## Assignment
In the records below, find the line holding "text_box [749, 782, 1395, 961]" and the line holding "Document page, 1500x1125 pixels.". Set down both, with every line between them, exactly.

## Entries supplied
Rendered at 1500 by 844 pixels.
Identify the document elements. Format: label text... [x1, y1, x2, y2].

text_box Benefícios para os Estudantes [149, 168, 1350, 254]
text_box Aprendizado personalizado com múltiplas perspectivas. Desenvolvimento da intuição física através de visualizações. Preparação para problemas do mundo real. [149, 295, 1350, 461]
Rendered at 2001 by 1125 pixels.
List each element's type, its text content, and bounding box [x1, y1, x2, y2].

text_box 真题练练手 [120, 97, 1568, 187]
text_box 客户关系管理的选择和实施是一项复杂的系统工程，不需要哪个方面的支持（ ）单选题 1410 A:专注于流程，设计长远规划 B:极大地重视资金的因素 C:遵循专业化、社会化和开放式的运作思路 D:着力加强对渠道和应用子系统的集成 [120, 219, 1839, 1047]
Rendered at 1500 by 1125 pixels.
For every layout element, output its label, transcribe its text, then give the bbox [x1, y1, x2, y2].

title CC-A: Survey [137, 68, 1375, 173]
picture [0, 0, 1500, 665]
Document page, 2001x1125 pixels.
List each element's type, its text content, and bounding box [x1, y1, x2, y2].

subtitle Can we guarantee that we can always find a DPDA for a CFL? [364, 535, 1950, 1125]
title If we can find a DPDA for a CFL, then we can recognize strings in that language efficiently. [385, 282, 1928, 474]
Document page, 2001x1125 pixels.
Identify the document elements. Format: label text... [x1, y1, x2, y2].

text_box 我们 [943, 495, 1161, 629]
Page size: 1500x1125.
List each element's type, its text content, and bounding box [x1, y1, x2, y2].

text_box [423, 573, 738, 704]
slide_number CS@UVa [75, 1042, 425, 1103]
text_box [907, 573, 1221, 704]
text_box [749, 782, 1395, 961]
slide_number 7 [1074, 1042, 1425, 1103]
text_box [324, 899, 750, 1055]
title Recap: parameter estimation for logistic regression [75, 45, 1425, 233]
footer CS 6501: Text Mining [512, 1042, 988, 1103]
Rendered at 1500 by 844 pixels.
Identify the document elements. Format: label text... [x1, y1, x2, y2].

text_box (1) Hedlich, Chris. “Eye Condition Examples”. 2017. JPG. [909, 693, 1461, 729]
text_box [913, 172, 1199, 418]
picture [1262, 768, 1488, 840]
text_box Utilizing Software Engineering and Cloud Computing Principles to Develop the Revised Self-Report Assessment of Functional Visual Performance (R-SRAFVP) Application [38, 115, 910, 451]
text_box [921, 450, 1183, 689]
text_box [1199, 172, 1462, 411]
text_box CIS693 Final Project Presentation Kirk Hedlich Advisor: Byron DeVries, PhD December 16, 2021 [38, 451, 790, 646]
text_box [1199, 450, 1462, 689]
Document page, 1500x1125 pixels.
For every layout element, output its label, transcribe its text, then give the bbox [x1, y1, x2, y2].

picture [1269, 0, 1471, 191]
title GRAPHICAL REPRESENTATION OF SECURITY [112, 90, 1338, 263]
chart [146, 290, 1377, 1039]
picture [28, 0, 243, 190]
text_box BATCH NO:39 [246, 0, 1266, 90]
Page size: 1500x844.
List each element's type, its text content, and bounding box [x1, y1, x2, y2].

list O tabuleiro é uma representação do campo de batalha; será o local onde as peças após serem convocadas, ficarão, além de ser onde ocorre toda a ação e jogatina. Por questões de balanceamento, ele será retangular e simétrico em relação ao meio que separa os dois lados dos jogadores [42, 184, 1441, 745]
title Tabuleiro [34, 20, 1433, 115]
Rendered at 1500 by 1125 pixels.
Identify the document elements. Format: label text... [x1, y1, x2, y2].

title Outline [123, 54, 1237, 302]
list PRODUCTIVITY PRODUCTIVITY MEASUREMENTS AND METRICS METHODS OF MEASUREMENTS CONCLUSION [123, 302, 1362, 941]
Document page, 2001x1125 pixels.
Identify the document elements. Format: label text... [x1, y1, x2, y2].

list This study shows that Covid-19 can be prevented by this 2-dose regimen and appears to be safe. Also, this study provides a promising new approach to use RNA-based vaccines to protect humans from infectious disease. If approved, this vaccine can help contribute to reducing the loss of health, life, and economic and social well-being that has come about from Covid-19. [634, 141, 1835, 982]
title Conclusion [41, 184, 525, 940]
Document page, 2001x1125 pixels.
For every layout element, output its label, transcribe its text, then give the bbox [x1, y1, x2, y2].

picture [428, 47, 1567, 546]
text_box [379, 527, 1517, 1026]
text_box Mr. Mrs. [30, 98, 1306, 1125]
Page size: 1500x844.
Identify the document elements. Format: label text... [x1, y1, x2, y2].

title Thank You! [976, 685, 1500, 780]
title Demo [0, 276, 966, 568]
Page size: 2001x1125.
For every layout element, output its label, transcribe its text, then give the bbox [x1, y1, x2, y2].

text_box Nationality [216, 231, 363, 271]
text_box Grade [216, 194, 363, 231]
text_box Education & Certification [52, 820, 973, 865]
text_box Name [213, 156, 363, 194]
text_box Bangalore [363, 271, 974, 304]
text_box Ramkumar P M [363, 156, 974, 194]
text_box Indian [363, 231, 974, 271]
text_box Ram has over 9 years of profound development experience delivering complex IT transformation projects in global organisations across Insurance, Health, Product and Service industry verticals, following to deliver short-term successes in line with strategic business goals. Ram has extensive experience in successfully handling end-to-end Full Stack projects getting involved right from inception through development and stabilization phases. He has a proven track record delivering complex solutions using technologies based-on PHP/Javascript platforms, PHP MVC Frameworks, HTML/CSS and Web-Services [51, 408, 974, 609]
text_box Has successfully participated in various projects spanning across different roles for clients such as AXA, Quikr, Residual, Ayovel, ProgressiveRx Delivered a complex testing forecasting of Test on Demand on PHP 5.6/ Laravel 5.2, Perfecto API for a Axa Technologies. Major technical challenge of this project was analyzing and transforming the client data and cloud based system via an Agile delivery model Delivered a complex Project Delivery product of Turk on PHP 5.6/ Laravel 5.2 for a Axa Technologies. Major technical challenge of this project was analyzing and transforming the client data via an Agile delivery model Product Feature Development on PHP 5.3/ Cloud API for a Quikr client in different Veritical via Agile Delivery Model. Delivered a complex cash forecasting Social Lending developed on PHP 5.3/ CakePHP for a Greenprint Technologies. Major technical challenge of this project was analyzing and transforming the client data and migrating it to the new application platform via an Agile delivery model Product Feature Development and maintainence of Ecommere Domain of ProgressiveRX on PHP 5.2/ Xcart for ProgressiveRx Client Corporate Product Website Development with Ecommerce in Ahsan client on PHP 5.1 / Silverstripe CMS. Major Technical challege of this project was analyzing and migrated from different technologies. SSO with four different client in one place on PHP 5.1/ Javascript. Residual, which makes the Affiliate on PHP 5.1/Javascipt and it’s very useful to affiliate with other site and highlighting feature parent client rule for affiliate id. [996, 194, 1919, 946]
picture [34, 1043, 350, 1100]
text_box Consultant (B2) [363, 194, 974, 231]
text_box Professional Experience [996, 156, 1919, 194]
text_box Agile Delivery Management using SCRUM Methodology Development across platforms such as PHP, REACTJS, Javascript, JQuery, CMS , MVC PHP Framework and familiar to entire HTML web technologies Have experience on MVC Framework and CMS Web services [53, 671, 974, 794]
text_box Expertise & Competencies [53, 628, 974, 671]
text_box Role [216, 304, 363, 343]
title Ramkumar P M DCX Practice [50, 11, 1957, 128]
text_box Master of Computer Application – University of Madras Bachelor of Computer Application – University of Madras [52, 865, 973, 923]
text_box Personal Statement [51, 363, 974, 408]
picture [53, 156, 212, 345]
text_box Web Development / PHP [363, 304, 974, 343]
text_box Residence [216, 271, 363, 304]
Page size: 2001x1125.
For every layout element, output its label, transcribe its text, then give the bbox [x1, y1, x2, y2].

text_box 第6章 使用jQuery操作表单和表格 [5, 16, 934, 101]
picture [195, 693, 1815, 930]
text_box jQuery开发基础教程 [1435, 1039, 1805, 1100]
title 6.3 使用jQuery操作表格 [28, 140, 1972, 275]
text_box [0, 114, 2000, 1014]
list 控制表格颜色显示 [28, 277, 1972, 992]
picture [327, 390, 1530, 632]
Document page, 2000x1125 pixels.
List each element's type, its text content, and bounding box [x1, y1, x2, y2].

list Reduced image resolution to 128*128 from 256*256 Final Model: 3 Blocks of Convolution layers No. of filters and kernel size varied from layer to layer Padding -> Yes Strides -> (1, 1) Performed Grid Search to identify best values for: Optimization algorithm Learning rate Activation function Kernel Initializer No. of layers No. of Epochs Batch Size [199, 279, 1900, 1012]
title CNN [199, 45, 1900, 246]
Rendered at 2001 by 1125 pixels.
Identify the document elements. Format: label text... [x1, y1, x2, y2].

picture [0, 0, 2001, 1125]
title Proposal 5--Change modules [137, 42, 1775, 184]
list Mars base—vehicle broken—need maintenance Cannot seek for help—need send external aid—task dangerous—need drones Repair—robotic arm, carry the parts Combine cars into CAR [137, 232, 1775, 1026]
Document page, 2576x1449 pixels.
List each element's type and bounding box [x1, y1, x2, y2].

## Problem solution
text_box [749, 782, 1395, 961]
slide_number 7 [1074, 1042, 1425, 1103]
text_box [324, 899, 750, 1055]
title Recap: parameter estimation for logistic regression [75, 45, 1425, 233]
footer CS 6501: Text Mining [512, 1042, 988, 1103]
Rendered at 1500 by 844 pixels.
Identify the document elements. Format: label text... [x1, y1, x2, y2].

text_box (1) Hedlich, Chris. “Eye Condition Examples”. 2017. JPG. [909, 693, 1461, 729]
text_box [913, 172, 1199, 418]
picture [1262, 768, 1488, 840]
text_box Utilizing Software Engineering and Cloud Computing Principles to Develop the Revised Self-Report Assessment of Functional Visual Performance (R-SRAFVP) Application [38, 115, 910, 451]
text_box [921, 450, 1183, 689]
text_box [1199, 172, 1462, 411]
text_box CIS693 Final Project Presentation Kirk Hedlich Advisor: Byron DeVries, PhD December 16, 2021 [38, 451, 790, 646]
text_box [1199, 450, 1462, 689]
Document page, 1500x1125 pixels.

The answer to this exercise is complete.